→ **DATA**:
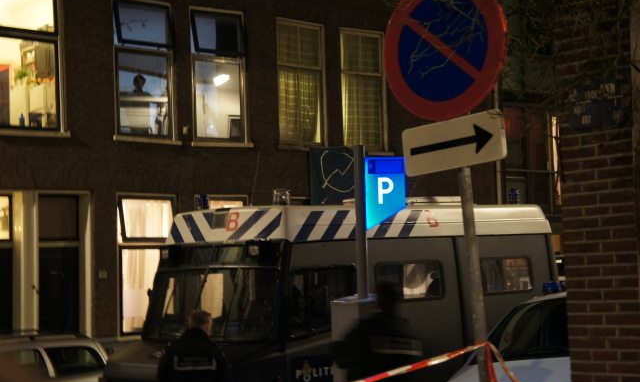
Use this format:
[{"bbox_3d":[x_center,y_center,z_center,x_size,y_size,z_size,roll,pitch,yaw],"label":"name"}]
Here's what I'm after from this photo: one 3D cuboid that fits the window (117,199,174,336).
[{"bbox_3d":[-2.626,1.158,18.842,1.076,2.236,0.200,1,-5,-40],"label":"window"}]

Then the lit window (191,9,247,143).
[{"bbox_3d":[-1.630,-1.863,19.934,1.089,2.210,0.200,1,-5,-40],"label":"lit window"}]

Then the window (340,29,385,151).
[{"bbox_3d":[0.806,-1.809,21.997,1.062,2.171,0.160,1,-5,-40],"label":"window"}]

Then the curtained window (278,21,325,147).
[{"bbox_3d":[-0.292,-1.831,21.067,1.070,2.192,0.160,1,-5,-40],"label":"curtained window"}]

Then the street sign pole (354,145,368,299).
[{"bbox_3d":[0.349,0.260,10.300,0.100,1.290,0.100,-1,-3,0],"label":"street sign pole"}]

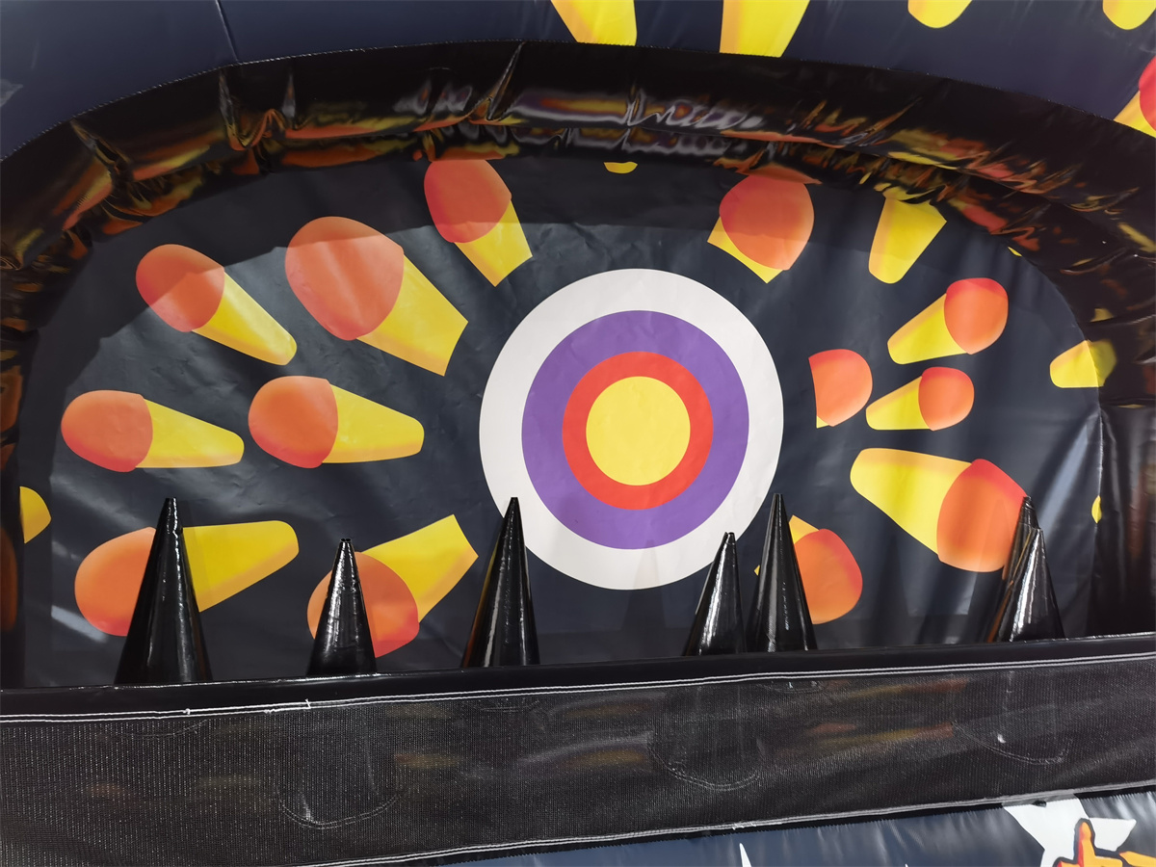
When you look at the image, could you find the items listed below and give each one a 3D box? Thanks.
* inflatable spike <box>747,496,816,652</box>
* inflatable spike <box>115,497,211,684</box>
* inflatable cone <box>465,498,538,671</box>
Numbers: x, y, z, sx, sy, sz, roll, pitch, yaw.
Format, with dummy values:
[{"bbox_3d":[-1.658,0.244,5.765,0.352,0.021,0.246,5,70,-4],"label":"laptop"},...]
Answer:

→ **GOAL OF THE EXERCISE**:
Pull every line containing the word "pitch" out of the entries above.

→ **EXERCISE RESULT**:
[{"bbox_3d":[x_center,y_center,z_center,x_size,y_size,z_size,roll,pitch,yaw],"label":"name"}]
Numbers: x, y, z, sx, sy, sz, roll, pitch, yaw.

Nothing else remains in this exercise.